Goal of the exercise:
Can you write the next part of the SIVA valuation article below, picking up right after its final paragraph?

Document extract:
The SIVA approach breaks the tree into three parts: see Figure 2. On the left are dollar values from full-year management accounts. On the right hand side are the more subjective factors, including the core intangible trees, that together drive revenue and costs. These can also be weighted and scored, and so quantified as scores rather than dollar values. In the middle is where the fun lies: a transition between an accounting-line dollar value, and scored and weighted intangible factors. Let's take each of the three parts in turn. intesgp2

1. The management account breakdown

The left-hand side of the model is perhaps the easiest to get a grip on. The most direct route is to use the actual figures for revenue and costs in full-year management accounts, line by line, broken down into their components, to the last line of pure tangible numerics. This may not, however, always align with your original conceptual tree, so there may need to be some give and take. If your conceptual tree gives you a clearer management view of what drives value, then that's an argument to realign your management accounts so that they better measure and support value creation for the firm. More likely, though, the thought of reclassifying costs is horrendous, and it's the conceptual tree which is realigned with the management accounts, more's the pity.

2. Weighing and testing the subjective factors

The subjective factors may be set out conceptually in the branches, but how do we turn them into numbers? The business has to decide how much weight to give each factor (its potential share of the outcome), and then how strong each factor really is. Together, those two dimensions will make up how much each factor contributes to the outcome. For each of these dimensions, there are both academic sources and the business's own experience and knowledge to draw on. For example, a reliable study may suggest that the quality of customer service is determined by the quality of the people hired to give it, the quality of the training and leadership they’re given, their motivation to deliver, the quality of the environment they work in and the systems they work with.
The study may even ascribe the weights of those factors, with the weights necessarily adding up to 100 per cent. There is only a very remote likelihood, however, of the study being in your industry, in your geography, with your technology. But it's a good start for discussion. The business will know better what actually works for it. In some cases, it will actually know – it's looked at the evidence, run it through some regressions, and knows just how much those factors are influencing the results. In others, there will be no such evidence, but the responsible managers will have good feel for the levers that deliver for them.

Raw data:
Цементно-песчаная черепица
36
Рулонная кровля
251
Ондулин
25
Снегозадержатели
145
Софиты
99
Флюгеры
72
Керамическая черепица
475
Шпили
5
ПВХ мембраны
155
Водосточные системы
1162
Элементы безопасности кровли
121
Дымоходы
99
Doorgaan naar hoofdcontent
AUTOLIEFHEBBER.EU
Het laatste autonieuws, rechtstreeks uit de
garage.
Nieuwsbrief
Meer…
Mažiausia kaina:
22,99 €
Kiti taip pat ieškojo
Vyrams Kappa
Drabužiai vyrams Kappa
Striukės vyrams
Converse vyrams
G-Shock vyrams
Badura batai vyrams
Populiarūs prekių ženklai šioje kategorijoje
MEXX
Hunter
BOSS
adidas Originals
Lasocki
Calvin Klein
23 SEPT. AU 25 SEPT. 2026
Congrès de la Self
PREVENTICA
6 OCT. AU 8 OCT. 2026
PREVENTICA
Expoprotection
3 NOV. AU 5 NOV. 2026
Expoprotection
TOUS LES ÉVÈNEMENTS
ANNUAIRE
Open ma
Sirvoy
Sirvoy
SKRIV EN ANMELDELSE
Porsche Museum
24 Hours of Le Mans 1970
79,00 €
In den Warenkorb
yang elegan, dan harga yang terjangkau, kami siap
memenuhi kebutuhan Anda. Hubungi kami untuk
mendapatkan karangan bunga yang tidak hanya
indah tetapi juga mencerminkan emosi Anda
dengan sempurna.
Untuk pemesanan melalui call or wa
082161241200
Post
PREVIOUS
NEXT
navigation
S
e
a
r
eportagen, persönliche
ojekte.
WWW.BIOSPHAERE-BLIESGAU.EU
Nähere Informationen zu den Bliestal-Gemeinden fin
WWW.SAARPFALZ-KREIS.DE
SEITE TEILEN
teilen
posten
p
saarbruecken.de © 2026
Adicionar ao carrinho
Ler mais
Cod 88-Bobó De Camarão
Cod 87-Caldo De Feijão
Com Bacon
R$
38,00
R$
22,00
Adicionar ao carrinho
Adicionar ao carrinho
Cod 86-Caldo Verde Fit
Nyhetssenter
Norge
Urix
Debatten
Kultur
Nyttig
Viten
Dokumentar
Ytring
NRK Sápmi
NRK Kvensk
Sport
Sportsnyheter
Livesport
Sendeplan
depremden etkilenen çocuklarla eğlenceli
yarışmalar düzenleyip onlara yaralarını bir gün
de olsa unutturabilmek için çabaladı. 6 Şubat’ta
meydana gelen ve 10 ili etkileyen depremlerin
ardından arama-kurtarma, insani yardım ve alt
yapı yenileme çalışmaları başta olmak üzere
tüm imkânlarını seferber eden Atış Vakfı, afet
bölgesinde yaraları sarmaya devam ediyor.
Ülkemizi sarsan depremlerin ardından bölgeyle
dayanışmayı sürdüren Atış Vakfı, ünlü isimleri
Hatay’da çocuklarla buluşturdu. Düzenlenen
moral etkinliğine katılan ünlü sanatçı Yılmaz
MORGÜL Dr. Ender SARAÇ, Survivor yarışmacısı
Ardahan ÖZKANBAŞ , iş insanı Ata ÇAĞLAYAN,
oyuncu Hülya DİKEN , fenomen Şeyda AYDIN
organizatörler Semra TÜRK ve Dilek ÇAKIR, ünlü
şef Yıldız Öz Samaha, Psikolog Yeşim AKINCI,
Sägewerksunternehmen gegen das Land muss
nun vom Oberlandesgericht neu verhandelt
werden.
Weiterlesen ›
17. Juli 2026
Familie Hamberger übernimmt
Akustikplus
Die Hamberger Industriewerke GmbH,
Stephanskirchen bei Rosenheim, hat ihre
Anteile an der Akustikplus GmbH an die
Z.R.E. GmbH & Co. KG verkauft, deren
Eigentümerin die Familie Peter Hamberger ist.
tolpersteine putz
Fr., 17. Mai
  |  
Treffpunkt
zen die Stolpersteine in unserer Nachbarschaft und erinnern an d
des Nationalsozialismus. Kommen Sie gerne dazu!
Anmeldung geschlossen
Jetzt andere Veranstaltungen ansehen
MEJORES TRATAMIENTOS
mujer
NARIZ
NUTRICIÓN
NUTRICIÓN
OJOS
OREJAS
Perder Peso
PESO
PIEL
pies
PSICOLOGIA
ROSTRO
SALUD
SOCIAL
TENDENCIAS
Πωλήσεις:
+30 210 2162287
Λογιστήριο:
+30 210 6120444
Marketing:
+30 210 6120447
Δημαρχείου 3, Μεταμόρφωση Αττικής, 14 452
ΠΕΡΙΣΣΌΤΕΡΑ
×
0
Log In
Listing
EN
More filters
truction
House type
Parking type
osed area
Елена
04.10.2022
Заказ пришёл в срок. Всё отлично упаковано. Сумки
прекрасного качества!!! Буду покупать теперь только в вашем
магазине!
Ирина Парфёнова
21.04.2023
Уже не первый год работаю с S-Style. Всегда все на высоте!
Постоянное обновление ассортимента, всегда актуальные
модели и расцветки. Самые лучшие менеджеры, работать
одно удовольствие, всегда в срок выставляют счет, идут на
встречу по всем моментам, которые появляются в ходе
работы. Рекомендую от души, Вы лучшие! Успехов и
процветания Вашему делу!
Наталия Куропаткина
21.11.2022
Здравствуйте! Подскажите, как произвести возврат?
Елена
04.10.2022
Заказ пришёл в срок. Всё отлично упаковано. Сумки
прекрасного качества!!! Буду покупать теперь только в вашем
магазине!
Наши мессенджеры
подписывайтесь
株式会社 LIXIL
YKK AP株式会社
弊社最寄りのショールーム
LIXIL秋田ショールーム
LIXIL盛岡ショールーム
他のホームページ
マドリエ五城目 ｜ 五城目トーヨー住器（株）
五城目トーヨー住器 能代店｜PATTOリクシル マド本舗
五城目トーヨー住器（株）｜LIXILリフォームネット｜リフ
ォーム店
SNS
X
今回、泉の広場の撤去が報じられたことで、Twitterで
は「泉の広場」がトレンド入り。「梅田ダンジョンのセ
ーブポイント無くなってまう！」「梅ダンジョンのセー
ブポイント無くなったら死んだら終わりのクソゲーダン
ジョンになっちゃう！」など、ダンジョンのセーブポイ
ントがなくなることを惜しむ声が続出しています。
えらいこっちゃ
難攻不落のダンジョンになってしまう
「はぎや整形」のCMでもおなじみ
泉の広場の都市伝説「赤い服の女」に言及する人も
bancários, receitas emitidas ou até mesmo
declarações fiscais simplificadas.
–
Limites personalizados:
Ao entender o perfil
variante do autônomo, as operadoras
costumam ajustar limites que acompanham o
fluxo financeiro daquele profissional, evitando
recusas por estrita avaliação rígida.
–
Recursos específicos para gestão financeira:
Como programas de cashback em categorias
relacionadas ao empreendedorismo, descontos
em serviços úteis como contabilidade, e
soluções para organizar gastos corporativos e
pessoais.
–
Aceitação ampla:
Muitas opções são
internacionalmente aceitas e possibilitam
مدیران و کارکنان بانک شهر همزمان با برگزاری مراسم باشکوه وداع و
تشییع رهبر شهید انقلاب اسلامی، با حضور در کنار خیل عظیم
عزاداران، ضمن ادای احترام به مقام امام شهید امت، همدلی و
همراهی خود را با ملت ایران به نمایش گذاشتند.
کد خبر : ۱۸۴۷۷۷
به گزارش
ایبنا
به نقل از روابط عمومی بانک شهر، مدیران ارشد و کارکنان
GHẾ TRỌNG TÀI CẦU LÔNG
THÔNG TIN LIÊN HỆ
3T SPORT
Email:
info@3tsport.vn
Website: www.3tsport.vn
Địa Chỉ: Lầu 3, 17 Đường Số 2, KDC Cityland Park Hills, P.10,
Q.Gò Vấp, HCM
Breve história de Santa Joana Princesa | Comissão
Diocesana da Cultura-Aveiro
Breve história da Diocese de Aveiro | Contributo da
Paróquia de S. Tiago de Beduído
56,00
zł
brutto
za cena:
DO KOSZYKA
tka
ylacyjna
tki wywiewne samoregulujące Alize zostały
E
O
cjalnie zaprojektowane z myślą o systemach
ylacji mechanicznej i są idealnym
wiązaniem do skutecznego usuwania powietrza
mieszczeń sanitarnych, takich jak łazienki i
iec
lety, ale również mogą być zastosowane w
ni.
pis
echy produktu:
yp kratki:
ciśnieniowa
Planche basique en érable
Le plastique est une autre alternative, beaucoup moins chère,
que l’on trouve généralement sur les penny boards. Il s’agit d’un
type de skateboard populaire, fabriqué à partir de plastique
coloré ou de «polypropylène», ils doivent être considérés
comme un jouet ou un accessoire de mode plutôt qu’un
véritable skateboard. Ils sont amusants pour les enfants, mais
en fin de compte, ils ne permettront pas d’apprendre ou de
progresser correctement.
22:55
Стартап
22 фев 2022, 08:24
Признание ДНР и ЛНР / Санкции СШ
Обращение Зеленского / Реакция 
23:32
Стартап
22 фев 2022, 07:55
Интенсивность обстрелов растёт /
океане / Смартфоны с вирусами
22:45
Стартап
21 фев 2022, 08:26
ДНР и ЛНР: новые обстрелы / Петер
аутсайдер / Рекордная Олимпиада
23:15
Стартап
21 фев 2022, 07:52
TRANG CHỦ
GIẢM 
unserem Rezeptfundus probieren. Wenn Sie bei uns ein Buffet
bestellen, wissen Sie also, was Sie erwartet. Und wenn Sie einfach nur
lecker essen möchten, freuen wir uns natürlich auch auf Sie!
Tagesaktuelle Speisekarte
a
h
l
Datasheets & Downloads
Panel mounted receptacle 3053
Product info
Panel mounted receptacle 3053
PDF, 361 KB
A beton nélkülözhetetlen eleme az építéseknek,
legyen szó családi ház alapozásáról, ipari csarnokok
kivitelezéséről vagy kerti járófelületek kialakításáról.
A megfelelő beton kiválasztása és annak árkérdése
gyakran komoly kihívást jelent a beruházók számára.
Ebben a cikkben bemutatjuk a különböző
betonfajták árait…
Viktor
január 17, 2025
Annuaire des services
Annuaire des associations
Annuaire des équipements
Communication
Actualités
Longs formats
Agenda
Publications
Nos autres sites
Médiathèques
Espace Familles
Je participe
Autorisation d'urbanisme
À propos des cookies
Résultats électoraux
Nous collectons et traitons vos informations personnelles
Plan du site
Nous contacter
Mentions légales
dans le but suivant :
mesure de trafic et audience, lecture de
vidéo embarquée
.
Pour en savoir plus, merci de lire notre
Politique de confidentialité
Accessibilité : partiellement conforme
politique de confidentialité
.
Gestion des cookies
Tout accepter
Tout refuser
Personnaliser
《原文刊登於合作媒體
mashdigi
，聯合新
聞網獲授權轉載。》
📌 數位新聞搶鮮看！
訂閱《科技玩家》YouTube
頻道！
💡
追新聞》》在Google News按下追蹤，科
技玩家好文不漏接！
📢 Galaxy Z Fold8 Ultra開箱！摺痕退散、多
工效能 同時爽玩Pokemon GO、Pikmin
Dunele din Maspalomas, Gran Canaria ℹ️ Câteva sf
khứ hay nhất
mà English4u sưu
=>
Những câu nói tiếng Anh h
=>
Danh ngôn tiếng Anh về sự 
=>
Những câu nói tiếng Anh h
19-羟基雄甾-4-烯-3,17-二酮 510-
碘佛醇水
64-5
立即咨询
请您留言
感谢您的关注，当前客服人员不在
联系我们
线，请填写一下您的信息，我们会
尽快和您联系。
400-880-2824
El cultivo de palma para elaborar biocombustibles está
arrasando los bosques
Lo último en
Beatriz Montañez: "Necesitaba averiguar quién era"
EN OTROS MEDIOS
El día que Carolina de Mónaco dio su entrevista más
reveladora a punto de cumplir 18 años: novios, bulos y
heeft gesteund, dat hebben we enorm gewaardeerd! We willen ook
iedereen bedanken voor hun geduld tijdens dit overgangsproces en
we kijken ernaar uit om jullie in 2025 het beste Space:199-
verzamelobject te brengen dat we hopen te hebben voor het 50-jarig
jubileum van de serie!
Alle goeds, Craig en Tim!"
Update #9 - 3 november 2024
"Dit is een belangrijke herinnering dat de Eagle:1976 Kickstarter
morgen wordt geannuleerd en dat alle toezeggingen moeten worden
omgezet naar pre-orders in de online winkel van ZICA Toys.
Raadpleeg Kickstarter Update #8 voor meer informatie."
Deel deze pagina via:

Answer box:
It makes for a great discussion on what those factors are, how strong they are in the business, how strong they could reasonably be – and perhaps which of them should be better measured. The next part of that discussion is to assess how strong the factors actually are in the firm. A scale of 1 to 10 is conceptually and mathematically easiest. In practice, most self-assessments (or third-party reviews), will score a firm's qualities at between 4 and 10 out of 10, so a generic average is typically a 7. Multiplying out the scores and weights for sub-factors (for example, quality of people, quality of training, employee engagement, quality of working environment), gives you a score for the overall factor (customer service).

3. The transition

A number of techniques can be used to translate what is actually a quality score or identified factors into a financial outcome that the responsible manager would agree with, and that is objectively reasonable.
The first technique is to assess the firm's current transactions against the maximum cost or price that the market will bear for a particular good or service. For example, a firm supplying engineering equipment to oil and gas companies will know the price boundaries — the maximum price the market will bear — for most if not all of its inventory items, by drawing on industry data and the firm's own knowledge. There will usually be a gap between that price, and the price the firm currently charges. The current quality of its service is valued at its current price. If it wants a higher price, it will have to improve its value proposition, or negotiating skills, so that the price limit is reached when all of the contributing factors are as strong as they can be. Any further value from the transaction will need to come from accompanying services, which will have another limit to what customers are prepared to pay, no matter the benefits.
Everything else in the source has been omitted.